1: Introduction – Background and a Look Ahead
Physical chemistry encompasses a wide variety of ideas that are intimately linked. For the most part, we cannot understand one without having some understanding of many others. We overcome this problem by looking at the same idea from a series of slightly different and increasingly sophisticated perspectives. This book focuses on the theories of physical chemistry that describe and make predictions about chemical equilibrium. We omit many topics that are usually understood to be included in the subject of physical chemistry. In particular, we treat quantum mechanics only briefly and spectroscopy not at all.
The goals of chemistry are to predict molecular structures and chemical reactivity. For a given empirical formula, we want to be able to predict all of the stable, three-dimensional atomic arrangements that can exist. We also want to be able to predict all of the reactions in which each such molecule can participate. And, while we are drawing up our wish list, we want to be able to predict how fast each reaction goes at any set of reaction conditions that may happen to be of interest.

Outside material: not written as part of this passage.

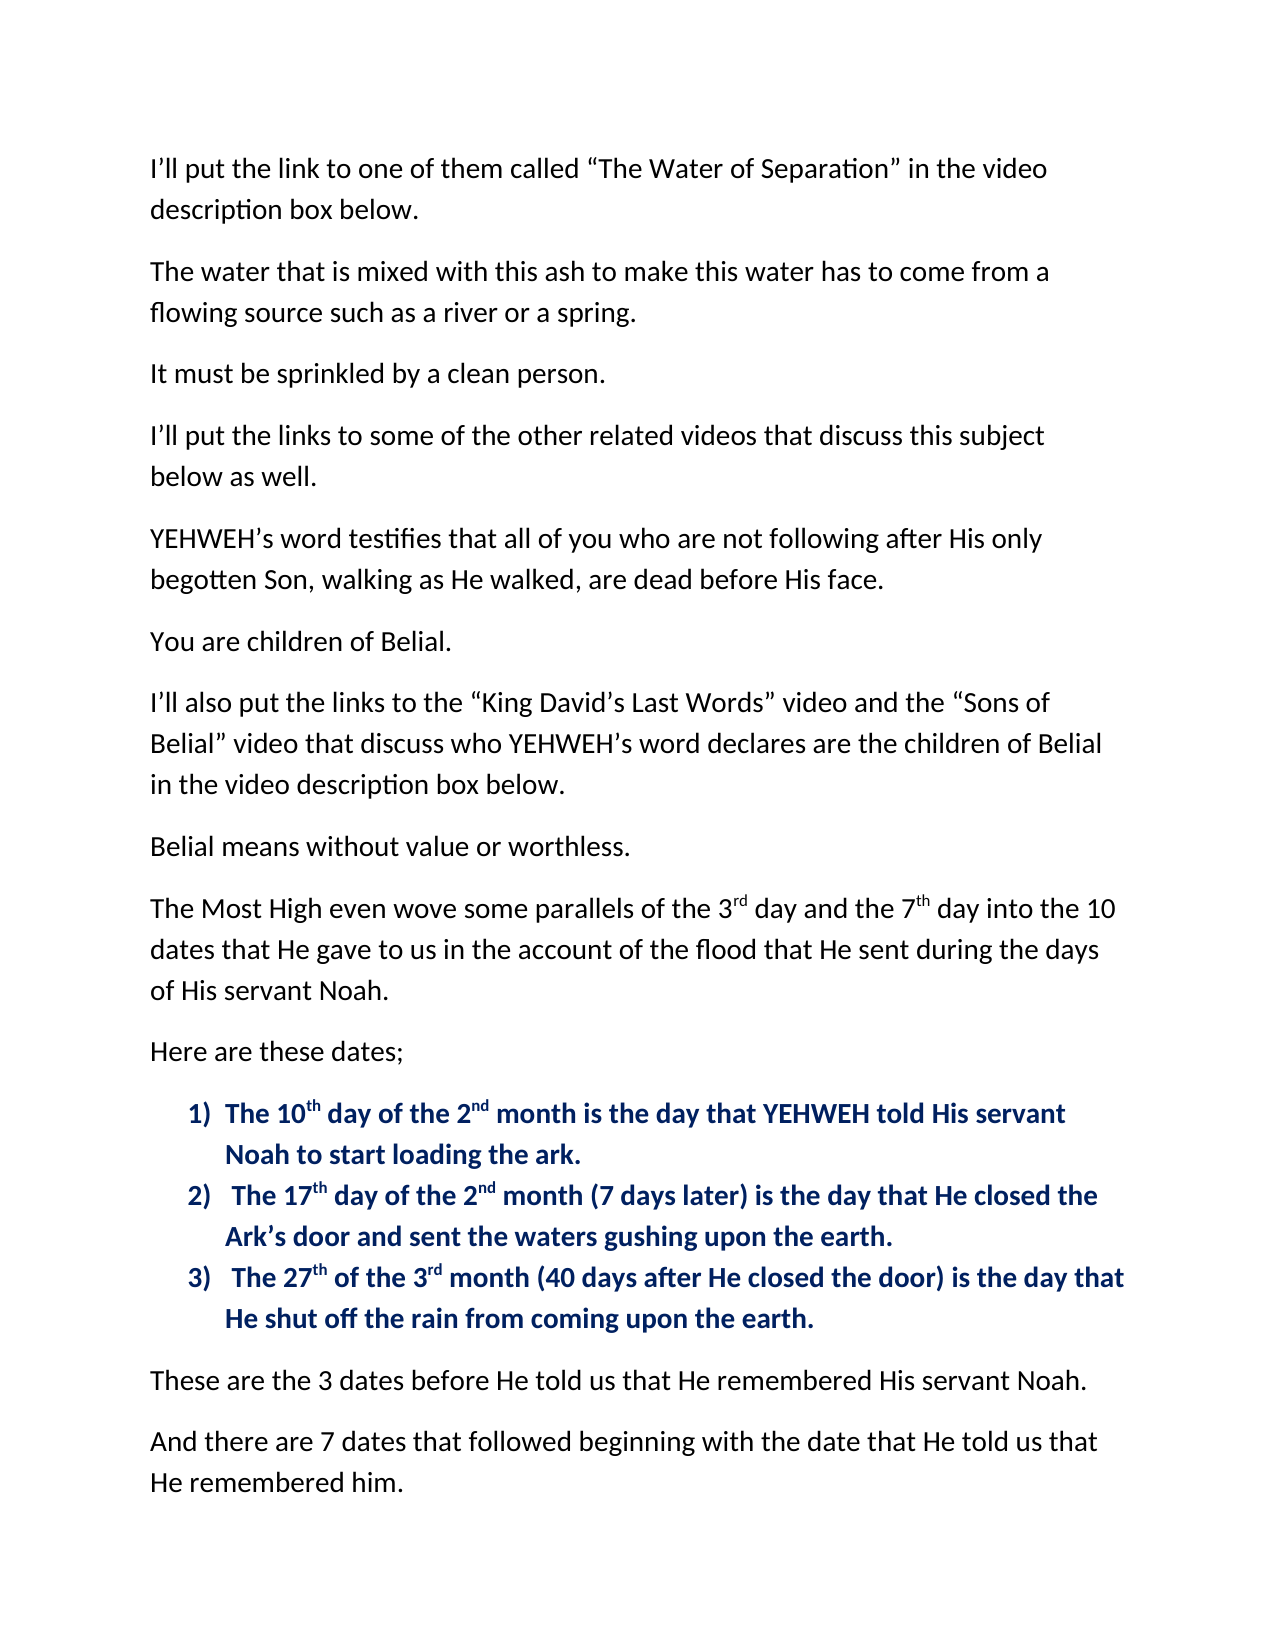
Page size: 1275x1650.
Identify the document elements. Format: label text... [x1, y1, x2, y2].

Many different kinds of theories enable us to make useful predictions about chemical reactivity. Sometimes we are able to make predictions based on detailed quantum mechanical calculations. When thermodynamic data are available, we can make precise predictions about the extent to which a particular reaction can occur. Lacking such data about a compound, but given its structure, we can usually make some worthwhile predictions based on generalizations (models) that reflect our accumulated experience with particular classes of compounds and their known reactions. Usually these predictions are qualitative, and they fail to include many noteworthy features that emerge when experimental studies are made.
Physical chemistry is the general theory of the properties of chemical substances, with chemical reactivity being a pivotally important property. This book focuses on the core ideas in the subjects of chemical kinetics, chemical thermodynamics, and statistical thermodynamics. These ideas apply to the characterization, correlation, and prediction of the extent to which any chemical reaction can occur. Because predicting how a system will react is substantially equivalent to predicting its equilibrium position, we direct our efforts to understanding how each of these subjects contributes to our understanding of the equilibrium processes that are important in chemistry. In this chapter, we review the general characteristics of these subjects.
The study of chemical kinetics gives us one way to think about chemical equilibrium that is simple and direct. Classical chemical thermodynamics gives us a way to predict chemical equilibria for a wide range of reactions from experimental observations made under a much smaller range of conditions. That is, once we have measured the thermodynamic functions that characterize a compound, we can use these values to predict the behavior of the compound in a wide variety of reactions. Statistical mechanics gives us a conceptual basis for understanding why the laws of chemical thermodynamics take the form that they do. It also provides a way to obtain accurate values for the thermodynamic properties of many compounds.